Mon. Nov 25th, 2024

Nigeria’s central bank will do whatever is necessary to tame double-digit inflation but expects price pressures to moderate and interest rates to drop in the not-too-distant future, Central Bank of Nigeria (CBN) governor said on Thursday.
Inflation, at 33.95% in May, and a weaker currency have helped fan a cost-of-living crisis in one of Africa’s largest economies, eroding incomes and angering citizens.

The central bank is under pressure from businesses who say high interest rates are stunting growth, but governor Yemi Cardoso said the monetary policy committee would not be driven by emotion in its rate decisions.
At its last sitting in May, the bank raised the main lending rate to 26.25% (NGCBIR=ECI), opens new tab, the third increase this year. The next rate decision is on July 23.
“These (MPC) are people who are not given to emotion. What they look at is data and they basically go along with what the data says,” Cardoso told business leaders in Lagos.

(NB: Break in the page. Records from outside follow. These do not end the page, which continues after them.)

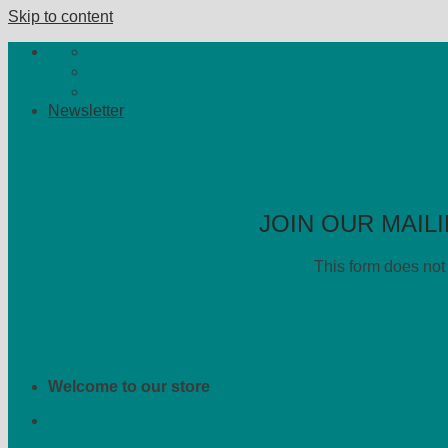
Skip to content
Newsletter
JOIN OUR MAILI
This form does not 
Welcome to our store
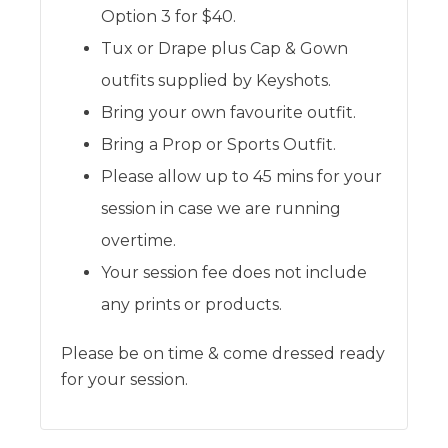
Option 3 for $40.
Tux or Drape plus Cap & Gown
outfits supplied by Keyshots.
Bring your own favourite outfit.
Bring a Prop or Sports Outfit.
Please allow up to 45 mins for your
session in case we are running
overtime.
Your session fee does not include
any prints or products.
Please be on time & come dressed ready
for your session.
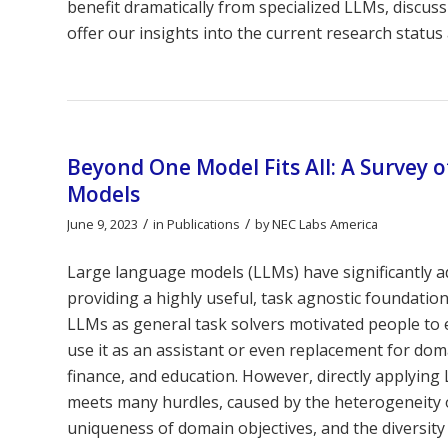
benefit dramatically from specialized LLMs, discuss
offer our insights into the current research status 
Beyond One Model Fits All: A Survey 
Models
/
/
June 9, 2023
in
Publications
by
NEC Labs America
Large language models (LLMs) have significantly a
providing a highly useful, task agnostic foundatio
LLMs as general task solvers motivated people to ex
use it as an assistant or even replacement for dom
finance, and education. However, directly applying
meets many hurdles, caused by the heterogeneity 
uniqueness of domain objectives, and the diversity o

“The major issue is taming inflation…and they would do whatever is necessary to tame inflation.”
Inflation in Nigeria has been driven in large part by high money supply, Cardoso said, adding that the federal government borrowed too much from the central bank, which itself was involved in quasi-fiscal activities.
Under President Bola Tinubu, who came into office last year, the government and the CBN say they have stopped such practices.

“It has its consequences…and in large respect, that’s what we are paying for now,” Cardoso said.
But “in the not too distant future things will moderate and interest rates will begin coming down,” he added.